His experience of the 1950s is obviously a touchstone for his reactionary political views. And I have no doubt that such a childhood was experienced by many. But it was hardly universal. I checked with my Dad, who's about ten years' older than P Hitchens: he often slept with his grandmother when he was little, knew all about the mechanics of sex from his earliest years (having seen it on the farm) and also knew just about every swear word there was (having heard them from his uncles and the farm labourers). You might say that his childhood was unusual, but a lot more people lived and worked on the land back in those days. And even more didn't grow up shuttling between the restrained household of a navy officer and an English public school.
Sexual behaviour was less regimented than P Hitchens would probably credit too.

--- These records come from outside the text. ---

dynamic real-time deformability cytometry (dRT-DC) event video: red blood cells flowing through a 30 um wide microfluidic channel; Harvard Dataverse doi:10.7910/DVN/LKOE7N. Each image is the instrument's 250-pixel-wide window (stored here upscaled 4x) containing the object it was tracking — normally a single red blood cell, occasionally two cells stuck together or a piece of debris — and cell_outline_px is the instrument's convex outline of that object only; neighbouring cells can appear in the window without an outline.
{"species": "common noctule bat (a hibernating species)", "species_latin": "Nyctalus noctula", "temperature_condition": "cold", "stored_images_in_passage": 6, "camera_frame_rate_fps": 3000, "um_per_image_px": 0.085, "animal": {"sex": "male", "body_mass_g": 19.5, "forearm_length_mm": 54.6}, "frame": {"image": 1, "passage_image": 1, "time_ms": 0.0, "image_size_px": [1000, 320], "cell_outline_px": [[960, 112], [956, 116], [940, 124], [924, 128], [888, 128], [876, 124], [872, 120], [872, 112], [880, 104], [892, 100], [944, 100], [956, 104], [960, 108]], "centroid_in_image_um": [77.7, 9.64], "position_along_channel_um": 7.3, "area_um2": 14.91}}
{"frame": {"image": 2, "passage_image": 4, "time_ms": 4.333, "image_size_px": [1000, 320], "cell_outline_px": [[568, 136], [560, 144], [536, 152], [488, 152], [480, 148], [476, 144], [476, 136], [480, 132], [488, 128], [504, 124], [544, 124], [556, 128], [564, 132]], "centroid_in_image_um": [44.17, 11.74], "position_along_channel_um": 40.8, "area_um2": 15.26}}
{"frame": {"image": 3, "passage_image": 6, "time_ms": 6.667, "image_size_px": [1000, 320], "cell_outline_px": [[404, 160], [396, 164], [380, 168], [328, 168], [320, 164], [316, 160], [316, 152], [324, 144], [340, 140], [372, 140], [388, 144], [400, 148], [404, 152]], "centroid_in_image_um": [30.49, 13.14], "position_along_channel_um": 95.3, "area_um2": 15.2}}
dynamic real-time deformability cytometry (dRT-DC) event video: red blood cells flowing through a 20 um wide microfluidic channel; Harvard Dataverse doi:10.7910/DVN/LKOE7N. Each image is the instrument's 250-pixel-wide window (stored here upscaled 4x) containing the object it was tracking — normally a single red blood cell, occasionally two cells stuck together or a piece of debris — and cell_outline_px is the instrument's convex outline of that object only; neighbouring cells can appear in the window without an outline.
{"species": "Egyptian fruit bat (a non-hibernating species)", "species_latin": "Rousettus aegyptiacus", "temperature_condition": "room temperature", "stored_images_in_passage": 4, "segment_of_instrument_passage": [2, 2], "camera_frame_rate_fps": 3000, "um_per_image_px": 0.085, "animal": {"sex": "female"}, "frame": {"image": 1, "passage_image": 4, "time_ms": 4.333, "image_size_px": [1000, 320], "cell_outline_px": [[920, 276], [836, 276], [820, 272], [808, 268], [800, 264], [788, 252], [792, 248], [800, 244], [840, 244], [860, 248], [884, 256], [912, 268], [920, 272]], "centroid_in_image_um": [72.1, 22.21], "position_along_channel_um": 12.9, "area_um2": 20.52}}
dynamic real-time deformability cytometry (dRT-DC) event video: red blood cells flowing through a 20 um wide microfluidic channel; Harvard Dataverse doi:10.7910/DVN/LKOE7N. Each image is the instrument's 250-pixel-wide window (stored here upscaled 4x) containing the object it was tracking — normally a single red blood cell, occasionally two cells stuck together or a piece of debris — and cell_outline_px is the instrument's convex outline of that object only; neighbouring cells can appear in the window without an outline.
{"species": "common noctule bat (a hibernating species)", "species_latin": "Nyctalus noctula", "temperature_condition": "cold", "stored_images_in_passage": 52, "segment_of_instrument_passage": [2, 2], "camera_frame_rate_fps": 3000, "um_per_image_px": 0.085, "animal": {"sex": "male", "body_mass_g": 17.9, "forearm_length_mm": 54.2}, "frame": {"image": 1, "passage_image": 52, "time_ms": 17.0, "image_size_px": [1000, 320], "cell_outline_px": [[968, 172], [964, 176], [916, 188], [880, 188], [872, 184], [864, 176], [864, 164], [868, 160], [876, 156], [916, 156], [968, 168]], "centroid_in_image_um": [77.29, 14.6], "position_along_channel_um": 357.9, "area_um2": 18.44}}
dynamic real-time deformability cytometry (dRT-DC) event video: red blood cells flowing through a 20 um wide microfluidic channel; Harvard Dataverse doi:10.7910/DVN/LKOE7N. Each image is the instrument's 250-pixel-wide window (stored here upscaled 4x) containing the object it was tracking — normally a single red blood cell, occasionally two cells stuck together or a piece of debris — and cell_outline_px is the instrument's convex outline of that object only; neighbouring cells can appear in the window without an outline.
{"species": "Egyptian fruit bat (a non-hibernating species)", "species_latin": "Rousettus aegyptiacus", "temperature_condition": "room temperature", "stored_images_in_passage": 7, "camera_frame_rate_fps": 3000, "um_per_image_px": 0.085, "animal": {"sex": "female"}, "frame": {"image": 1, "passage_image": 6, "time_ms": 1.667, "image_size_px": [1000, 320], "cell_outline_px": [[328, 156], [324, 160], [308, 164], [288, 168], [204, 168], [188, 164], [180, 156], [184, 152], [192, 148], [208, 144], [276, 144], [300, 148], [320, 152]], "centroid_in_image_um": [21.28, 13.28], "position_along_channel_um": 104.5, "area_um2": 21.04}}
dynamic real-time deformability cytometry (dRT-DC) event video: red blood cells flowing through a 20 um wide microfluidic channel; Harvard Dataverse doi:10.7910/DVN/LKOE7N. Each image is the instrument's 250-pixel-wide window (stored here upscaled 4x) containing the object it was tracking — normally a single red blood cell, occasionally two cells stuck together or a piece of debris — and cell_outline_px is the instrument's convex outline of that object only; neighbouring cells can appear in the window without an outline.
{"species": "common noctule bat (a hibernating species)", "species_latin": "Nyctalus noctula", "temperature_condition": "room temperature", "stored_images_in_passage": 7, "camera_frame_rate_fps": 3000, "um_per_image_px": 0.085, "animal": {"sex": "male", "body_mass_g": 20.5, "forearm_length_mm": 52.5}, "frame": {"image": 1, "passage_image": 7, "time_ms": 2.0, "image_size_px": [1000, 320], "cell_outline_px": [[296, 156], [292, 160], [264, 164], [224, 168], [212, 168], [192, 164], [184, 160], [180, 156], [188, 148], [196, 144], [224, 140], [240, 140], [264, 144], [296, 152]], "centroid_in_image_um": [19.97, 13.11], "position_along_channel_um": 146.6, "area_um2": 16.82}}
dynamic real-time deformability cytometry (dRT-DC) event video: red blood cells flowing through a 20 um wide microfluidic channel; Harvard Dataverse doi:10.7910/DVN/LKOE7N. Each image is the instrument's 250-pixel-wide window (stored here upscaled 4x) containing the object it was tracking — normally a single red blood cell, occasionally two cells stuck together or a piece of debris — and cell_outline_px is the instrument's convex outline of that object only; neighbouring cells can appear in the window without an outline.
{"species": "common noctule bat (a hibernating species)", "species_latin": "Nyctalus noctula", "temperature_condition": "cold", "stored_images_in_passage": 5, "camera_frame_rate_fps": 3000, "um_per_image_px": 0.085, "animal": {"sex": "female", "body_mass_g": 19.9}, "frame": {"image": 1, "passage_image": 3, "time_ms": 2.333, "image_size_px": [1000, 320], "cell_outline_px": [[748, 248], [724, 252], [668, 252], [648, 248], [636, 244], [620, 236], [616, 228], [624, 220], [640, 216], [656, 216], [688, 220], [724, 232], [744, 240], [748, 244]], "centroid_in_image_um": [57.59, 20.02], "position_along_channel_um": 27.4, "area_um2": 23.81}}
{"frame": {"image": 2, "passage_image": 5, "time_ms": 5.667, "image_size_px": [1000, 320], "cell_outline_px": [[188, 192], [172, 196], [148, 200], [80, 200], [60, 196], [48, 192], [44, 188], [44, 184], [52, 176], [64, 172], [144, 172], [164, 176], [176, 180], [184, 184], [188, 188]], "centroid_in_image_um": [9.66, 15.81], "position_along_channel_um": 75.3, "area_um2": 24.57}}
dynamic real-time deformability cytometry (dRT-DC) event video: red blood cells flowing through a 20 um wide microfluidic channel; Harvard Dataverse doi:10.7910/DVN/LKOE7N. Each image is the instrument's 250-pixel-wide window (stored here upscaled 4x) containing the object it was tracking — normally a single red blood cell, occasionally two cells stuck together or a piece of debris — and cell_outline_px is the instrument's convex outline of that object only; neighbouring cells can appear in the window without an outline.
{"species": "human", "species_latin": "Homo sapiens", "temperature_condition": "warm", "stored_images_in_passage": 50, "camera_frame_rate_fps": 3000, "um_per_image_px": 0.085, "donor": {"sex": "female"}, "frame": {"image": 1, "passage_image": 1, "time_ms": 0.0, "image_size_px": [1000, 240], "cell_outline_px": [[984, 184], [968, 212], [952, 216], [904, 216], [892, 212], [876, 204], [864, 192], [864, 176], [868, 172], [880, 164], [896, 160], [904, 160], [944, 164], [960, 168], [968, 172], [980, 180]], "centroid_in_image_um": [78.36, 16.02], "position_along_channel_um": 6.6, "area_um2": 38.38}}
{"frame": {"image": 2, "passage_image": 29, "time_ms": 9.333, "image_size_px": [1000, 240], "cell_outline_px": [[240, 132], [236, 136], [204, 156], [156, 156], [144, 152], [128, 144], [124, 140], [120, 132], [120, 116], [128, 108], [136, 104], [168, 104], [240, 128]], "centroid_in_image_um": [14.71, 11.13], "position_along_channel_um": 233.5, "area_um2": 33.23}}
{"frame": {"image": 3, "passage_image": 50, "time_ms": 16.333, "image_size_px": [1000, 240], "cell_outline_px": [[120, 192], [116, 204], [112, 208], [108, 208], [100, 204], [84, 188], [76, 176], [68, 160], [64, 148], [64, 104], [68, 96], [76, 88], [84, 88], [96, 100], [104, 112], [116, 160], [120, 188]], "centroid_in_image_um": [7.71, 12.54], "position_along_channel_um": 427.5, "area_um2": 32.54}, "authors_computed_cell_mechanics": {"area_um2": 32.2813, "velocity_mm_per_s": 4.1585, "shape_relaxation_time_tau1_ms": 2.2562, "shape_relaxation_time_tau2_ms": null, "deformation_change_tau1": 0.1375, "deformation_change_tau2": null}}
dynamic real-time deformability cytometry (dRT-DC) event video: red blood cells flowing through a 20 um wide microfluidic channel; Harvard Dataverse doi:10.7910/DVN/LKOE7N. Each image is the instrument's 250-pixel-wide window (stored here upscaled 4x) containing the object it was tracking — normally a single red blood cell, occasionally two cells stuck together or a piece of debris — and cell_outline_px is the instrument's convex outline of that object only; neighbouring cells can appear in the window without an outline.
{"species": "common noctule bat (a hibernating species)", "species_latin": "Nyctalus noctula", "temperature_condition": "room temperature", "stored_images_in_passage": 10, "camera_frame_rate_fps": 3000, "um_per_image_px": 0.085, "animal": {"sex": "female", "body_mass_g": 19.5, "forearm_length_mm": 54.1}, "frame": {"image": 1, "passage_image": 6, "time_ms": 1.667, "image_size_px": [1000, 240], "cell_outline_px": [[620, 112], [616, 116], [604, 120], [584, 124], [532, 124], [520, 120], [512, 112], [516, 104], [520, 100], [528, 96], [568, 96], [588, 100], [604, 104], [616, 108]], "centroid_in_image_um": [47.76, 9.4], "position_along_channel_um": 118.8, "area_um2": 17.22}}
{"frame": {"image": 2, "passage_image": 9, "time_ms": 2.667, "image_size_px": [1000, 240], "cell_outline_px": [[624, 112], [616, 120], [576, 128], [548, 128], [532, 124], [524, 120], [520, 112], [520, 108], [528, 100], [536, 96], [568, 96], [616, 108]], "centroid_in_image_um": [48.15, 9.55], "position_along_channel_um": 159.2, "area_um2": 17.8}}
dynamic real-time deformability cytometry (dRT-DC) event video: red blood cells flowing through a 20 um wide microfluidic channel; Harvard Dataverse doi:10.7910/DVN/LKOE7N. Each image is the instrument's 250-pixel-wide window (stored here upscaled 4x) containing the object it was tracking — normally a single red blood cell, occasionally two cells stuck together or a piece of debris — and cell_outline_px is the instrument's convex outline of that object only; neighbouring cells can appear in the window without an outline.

The grandmother whose bed my father shared when little was known in her younger days as Lizzie Droppy-Drawers - she had two (or possibly three) children out of wedlock, all of them being sent off to North American for adoption (and another six more conventionally with her ill-starred husband).
It's tempting to generalise from our own experiences, to assume common reference points. P Hitchens may have a point in desiring a restoration of traditional morality and conventional taboos with regard to the family - it would certainly be a good thing for more fathers to stay with their children. But his particular ideal wasn't just bounded by time, it was also bounded by place and class. A significant portion of society has always been more morally lax than the broom-up-the-backside lot would have us believe.
I have little idea what implications this observation has for policy, for how people might be made to behave better. But I suspect that whatever they are, they're not encouraging.